■ Instructions for the task
Quote all of the entries word for word.

■ Dataset records

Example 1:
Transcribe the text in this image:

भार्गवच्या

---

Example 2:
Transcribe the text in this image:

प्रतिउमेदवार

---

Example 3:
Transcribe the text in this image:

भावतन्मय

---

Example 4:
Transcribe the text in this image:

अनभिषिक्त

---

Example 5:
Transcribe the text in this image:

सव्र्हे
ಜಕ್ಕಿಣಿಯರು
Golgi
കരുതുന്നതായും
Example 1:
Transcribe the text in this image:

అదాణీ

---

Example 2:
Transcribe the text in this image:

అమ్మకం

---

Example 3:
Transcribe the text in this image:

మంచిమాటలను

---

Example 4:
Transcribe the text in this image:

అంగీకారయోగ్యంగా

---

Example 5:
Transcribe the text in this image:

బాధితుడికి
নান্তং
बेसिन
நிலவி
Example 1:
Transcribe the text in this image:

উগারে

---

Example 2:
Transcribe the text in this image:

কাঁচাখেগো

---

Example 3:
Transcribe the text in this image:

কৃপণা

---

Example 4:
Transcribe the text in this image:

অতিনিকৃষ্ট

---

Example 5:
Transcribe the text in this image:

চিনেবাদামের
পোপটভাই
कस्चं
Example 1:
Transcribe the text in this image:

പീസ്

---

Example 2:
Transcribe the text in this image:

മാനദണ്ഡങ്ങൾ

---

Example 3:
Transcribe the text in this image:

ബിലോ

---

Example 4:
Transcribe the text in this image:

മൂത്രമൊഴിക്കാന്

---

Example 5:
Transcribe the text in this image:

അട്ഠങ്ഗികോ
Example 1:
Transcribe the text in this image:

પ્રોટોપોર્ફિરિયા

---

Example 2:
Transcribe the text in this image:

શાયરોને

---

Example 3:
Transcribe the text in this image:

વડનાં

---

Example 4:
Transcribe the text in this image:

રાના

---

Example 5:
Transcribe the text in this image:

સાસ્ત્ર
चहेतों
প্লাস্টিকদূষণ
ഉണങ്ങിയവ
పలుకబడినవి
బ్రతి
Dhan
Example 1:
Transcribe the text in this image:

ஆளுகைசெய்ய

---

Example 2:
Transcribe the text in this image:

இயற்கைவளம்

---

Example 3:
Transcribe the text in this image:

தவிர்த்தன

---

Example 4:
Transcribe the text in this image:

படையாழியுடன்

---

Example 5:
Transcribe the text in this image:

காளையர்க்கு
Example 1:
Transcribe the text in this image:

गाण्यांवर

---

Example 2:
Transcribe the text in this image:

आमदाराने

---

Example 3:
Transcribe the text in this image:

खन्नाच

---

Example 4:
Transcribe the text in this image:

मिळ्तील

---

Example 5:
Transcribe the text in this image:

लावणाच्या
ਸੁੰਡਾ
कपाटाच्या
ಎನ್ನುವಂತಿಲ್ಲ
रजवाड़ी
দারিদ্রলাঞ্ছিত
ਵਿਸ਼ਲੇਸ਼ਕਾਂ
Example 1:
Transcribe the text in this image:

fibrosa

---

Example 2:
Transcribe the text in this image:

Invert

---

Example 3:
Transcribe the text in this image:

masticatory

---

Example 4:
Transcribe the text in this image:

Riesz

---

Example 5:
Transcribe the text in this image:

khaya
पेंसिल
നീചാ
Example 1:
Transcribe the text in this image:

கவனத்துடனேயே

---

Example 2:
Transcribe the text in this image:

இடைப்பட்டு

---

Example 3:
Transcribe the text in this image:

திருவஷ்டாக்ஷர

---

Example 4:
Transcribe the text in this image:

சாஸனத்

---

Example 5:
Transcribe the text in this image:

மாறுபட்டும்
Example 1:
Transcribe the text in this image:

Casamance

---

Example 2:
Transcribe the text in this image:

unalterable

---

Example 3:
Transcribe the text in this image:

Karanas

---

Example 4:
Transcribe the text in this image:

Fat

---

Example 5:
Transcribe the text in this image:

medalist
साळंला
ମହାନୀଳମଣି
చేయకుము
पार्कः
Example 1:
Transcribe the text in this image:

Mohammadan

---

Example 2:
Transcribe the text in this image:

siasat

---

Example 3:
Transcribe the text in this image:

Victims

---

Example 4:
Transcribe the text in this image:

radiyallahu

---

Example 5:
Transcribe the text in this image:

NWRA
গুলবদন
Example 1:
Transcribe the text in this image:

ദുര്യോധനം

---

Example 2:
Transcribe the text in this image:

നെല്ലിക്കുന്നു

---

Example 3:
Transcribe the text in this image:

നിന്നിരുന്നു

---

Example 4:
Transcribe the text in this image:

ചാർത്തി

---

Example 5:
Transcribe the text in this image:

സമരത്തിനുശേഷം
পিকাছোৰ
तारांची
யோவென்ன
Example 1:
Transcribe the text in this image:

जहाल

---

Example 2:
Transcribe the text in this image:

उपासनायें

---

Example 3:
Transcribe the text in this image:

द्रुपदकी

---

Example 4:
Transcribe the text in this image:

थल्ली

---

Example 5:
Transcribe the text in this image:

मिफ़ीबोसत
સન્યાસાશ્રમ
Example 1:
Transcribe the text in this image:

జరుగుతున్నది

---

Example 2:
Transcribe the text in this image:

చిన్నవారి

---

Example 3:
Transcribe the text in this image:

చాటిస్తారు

■ Written solution
Example 1:
Transcribe the text in this image:

भार्गवच्या

---

Example 2:
Transcribe the text in this image:

प्रतिउमेदवार

---

Example 3:
Transcribe the text in this image:

भावतन्मय

---

Example 4:
Transcribe the text in this image:

अनभिषिक्त

---

Example 5:
Transcribe the text in this image:

सव्र्हे
ಜಕ್ಕಿಣಿಯರು
Golgi
കരുതുന്നതായും
Example 1:
Transcribe the text in this image:

అదాణీ

---

Example 2:
Transcribe the text in this image:

అమ్మకం

---

Example 3:
Transcribe the text in this image:

మంచిమాటలను

---

Example 4:
Transcribe the text in this image:

అంగీకారయోగ్యంగా

---

Example 5:
Transcribe the text in this image:

బాధితుడికి
নান্তং
बेसिन
நிலவி
Example 1:
Transcribe the text in this image:

উগারে

---

Example 2:
Transcribe the text in this image:

কাঁচাখেগো

---

Example 3:
Transcribe the text in this image:

কৃপণা

---

Example 4:
Transcribe the text in this image:

অতিনিকৃষ্ট

---

Example 5:
Transcribe the text in this image:

চিনেবাদামের
পোপটভাই
कस्चं
Example 1:
Transcribe the text in this image:

പീസ്

---

Example 2:
Transcribe the text in this image:

മാനദണ്ഡങ്ങൾ

---

Example 3:
Transcribe the text in this image:

ബിലോ

---

Example 4:
Transcribe the text in this image:

മൂത്രമൊഴിക്കാന്

---

Example 5:
Transcribe the text in this image:

അട്ഠങ്ഗികോ
Example 1:
Transcribe the text in this image:

પ્રોટોપોર્ફિરિયા

---

Example 2:
Transcribe the text in this image:

શાયરોને

---

Example 3:
Transcribe the text in this image:

વડનાં

---

Example 4:
Transcribe the text in this image:

રાના

---

Example 5:
Transcribe the text in this image:

સાસ્ત્ર
चहेतों
প্লাস্টিকদূষণ
ഉണങ്ങിയവ
పలుకబడినవి
బ్రతి
Dhan
Example 1:
Transcribe the text in this image:

ஆளுகைசெய்ய

---

Example 2:
Transcribe the text in this image:

இயற்கைவளம்

---

Example 3:
Transcribe the text in this image:

தவிர்த்தன

---

Example 4:
Transcribe the text in this image:

படையாழியுடன்

---

Example 5:
Transcribe the text in this image:

காளையர்க்கு
Example 1:
Transcribe the text in this image:

गाण्यांवर

---

Example 2:
Transcribe the text in this image:

आमदाराने

---

Example 3:
Transcribe the text in this image:

खन्नाच

---

Example 4:
Transcribe the text in this image:

मिळ्तील

---

Example 5:
Transcribe the text in this image:

लावणाच्या
ਸੁੰਡਾ
कपाटाच्या
ಎನ್ನುವಂತಿಲ್ಲ
रजवाड़ी
দারিদ্রলাঞ্ছিত
ਵਿਸ਼ਲੇਸ਼ਕਾਂ
Example 1:
Transcribe the text in this image:

fibrosa

---

Example 2:
Transcribe the text in this image:

Invert

---

Example 3:
Transcribe the text in this image:

masticatory

---

Example 4:
Transcribe the text in this image:

Riesz

---

Example 5:
Transcribe the text in this image:

khaya
पेंसिल
നീചാ
Example 1:
Transcribe the text in this image:

கவனத்துடனேயே

---

Example 2:
Transcribe the text in this image:

இடைப்பட்டு

---

Example 3:
Transcribe the text in this image:

திருவஷ்டாக்ஷர

---

Example 4:
Transcribe the text in this image:

சாஸனத்

---

Example 5:
Transcribe the text in this image:

மாறுபட்டும்
Example 1:
Transcribe the text in this image:

Casamance

---

Example 2:
Transcribe the text in this image:

unalterable

---

Example 3:
Transcribe the text in this image:

Karanas

---

Example 4:
Transcribe the text in this image:

Fat

---

Example 5:
Transcribe the text in this image:

medalist
साळंला
ମହାନୀଳମଣି
చేయకుము
पार्कः
Example 1:
Transcribe the text in this image:

Mohammadan

---

Example 2:
Transcribe the text in this image:

siasat

---

Example 3:
Transcribe the text in this image:

Victims

---

Example 4:
Transcribe the text in this image:

radiyallahu

---

Example 5:
Transcribe the text in this image:

NWRA
গুলবদন
Example 1:
Transcribe the text in this image:

ദുര്യോധനം

---

Example 2:
Transcribe the text in this image:

നെല്ലിക്കുന്നു

---

Example 3:
Transcribe the text in this image:

നിന്നിരുന്നു

---

Example 4:
Transcribe the text in this image:

ചാർത്തി

---

Example 5:
Transcribe the text in this image:

സമരത്തിനുശേഷം
পিকাছোৰ
तारांची
யோவென்ன
Example 1:
Transcribe the text in this image:

जहाल

---

Example 2:
Transcribe the text in this image:

उपासनायें

---

Example 3:
Transcribe the text in this image:

द्रुपदकी

---

Example 4:
Transcribe the text in this image:

थल्ली

---

Example 5:
Transcribe the text in this image:

मिफ़ीबोसत
સન્યાસાશ્રમ
Example 1:
Transcribe the text in this image:

జరుగుతున్నది

---

Example 2:
Transcribe the text in this image:

చిన్నవారి

---

Example 3:
Transcribe the text in this image:

చాటిస్తారు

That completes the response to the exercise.